En dix ans, le Palazzetto Bru Zane a brillamment révélé tout un pan négligé du patrimoine hexagonal. Il a trouvé en l’Orchestre de chambre de Paris un partenaire particulièrement dynamique, comme le souligne Alexandre Dratwicki, directeur scientifique du Palazzetto Bru Zane. – Par Yutha Tep

Depuis son lancement en 2009, le Palazzetto Bru Zane – Centre de musique romantique française n’a eu de cesse de révéler les trésors cachés du patrimoine hexagonal, et ce dans tous les genres musicaux même si, bien sûr, l’attention du public se focalise sur les grandes « machines » vocales, notamment lyriques. Dans ce domaine, la collaboration entre l’Orchestre de chambre de Paris et le Palazzetto Bru Zane a déjà porté – et va porter – des fruits opulents. Alexandre Dratwicki, directeur scientifique du Palazzetto Bru Zane, ne le démentira pas : « Nous partageons un compagnonnage qu’on peut qualifier d’historique puisqu’il remonte déjà à 2012 et a permis de faire redécouvrir un certain nombre de partitions. Il est évidemment important pour nous de porter notre projet dans la capitale française, et il était naturel que nous nous adressions à une formation de grande tenue se produisant dans les plus belles salles de Paris, telles que le Théâtre des Champs-Élysées ou la Philharmonie.

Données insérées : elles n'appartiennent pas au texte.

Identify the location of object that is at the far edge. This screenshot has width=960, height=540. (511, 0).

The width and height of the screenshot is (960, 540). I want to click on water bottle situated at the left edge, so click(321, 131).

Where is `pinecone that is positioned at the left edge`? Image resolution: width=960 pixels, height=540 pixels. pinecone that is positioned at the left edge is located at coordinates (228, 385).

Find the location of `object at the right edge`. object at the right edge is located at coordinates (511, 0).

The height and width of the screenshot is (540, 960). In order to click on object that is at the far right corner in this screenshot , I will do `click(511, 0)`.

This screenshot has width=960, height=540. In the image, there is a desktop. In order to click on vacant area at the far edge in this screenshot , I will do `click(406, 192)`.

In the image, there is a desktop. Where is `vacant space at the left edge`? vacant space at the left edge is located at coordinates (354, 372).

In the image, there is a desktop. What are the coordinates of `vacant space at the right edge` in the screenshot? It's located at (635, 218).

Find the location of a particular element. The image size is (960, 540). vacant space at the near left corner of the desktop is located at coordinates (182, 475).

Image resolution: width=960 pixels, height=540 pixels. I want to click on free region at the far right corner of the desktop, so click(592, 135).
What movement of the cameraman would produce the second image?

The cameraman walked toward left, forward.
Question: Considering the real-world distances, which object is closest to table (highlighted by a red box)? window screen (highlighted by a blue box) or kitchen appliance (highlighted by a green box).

Ce partenariat permet de présenter les œuvres que nous défendons dans les meilleures conditions possible. » Outre les considérations stratégiques, l’aspect artistique y trouve également son compte : « L’orchestre affiche depuis très longtemps une réelle originalité, notamment parce qu’il s’appuie sur des effectifs kaléidoscopiques. Ses projets se démarquent résolument des programmations symphoniques traditionnelles et les nôtres s’inscrivent dans cette démarche d’inattendu, d’inouï. Tout un pan du répertoire français romantique s’adresse à un type d’orchestre plus chambriste. On peut prendre l’exemple de Madame Favart, donné à l’Opéra Comique en juin 2019. Souvent, dans Offenbach, nous avons certains bois par un, c’està-dire un hautbois, un basson, etc. Je citerais aussi le répertoire de la mélodie avec orchestre. Avec l’Orchestre de chambre de Paris, nous avons cette possibilité de visiter des œuvres plus intimistes. » La fidélité est toujours récompensée, affirme la sagesse populaire, et on ne peut que lui donner raison : « Il peut paraître inutile de le préciser mais l’Orchestre de chambre de Paris est un orchestre français : ce point est essentiel lorsque l’on se penche sur les questions de style – et il s’agit d’une logique qui, il faut le dire, échappe parfois à certains projets patrimoniaux. Un partenariat régulier permet d’un point de vue stylistique d’aller plus vite dans le travail et, en conséquence, d’entrer plus minutieusement dans les détails musicaux (prononciation, tempi, articulation), c’est un avantage inestimable. » Gageons que la collaboration entre l’Orchestre et le Palazzetto Bru Zane nous réserve quelques belles heures d’émotion musicale.